**** Page excerpt ****

As Germany’s largest, most happening city, Berlin’s lure is obvious. Its pace is frantic: new buildings sprout up; nightlife is frenetic, trends whimsical; the air crackles with creativity and graffiti is ubiquitous; even brilliant exhibitions and installations are quickly replaced. Love or loathe its concrete curves, this incongruous Eastern-bloc relic has the best views over the city. In this guide we have collected the best things to do in Berlin.
The information in this article is inspired by Pocket Rough Guide Berlin, your essential guide for visiting Berlin.
Overshadowing every building in the vicinity, the gigantic Fernsehturm, or TV tower, looms over the eastern Berlin skyline like a displaced satellite on a huge factory chimney.
The highest structure in Western Europe, the 368m-high transmitter was built during the isolationist 1960s, when the eastern part of the city was largely inaccessible to West Germans. It was intended as a highly visible symbol of the permanence of East Berlin and the German Democratic Republic. Once it opened in 1969 the tower soon became a popular stop-off on the East Berlin tourist circuit
The Berlin Wall was always famous for its graffiti, and now, on the longest remaining stretch, vivid murals record its demise.

****

#### Prompt
Reproduce the full Berlin travel text above, word for word.

**** Data provided ****

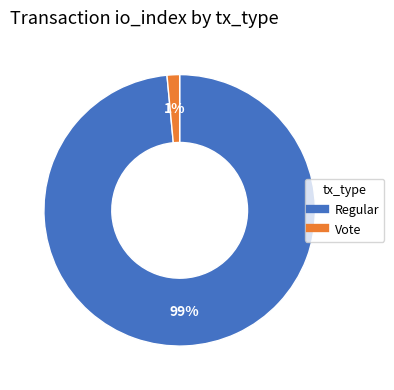

True or false: Regular accounts for 89% of the total.

False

****

#### Response box
As Germany’s largest, most happening city, Berlin’s lure is obvious. Its pace is frantic: new buildings sprout up; nightlife is frenetic, trends whimsical; the air crackles with creativity and graffiti is ubiquitous; even brilliant exhibitions and installations are quickly replaced. Love or loathe its concrete curves, this incongruous Eastern-bloc relic has the best views over the city. In this guide we have collected the best things to do in Berlin.
The information in this article is inspired by Pocket Rough Guide Berlin, your essential guide for visiting Berlin.
Overshadowing every building in the vicinity, the gigantic Fernsehturm, or TV tower, looms over the eastern Berlin skyline like a displaced satellite on a huge factory chimney.
The highest structure in Western Europe, the 368m-high transmitter was built during the isolationist 1960s, when the eastern part of the city was largely inaccessible to West Germans. It was intended as a highly visible symbol of the permanence of East Berlin and the German Democratic Republic. Once it opened in 1969 the tower soon became a popular stop-off on the East Berlin tourist circuit
The Berlin Wall was always famous for its graffiti, and now, on the longest remaining stretch, vivid murals record its demise.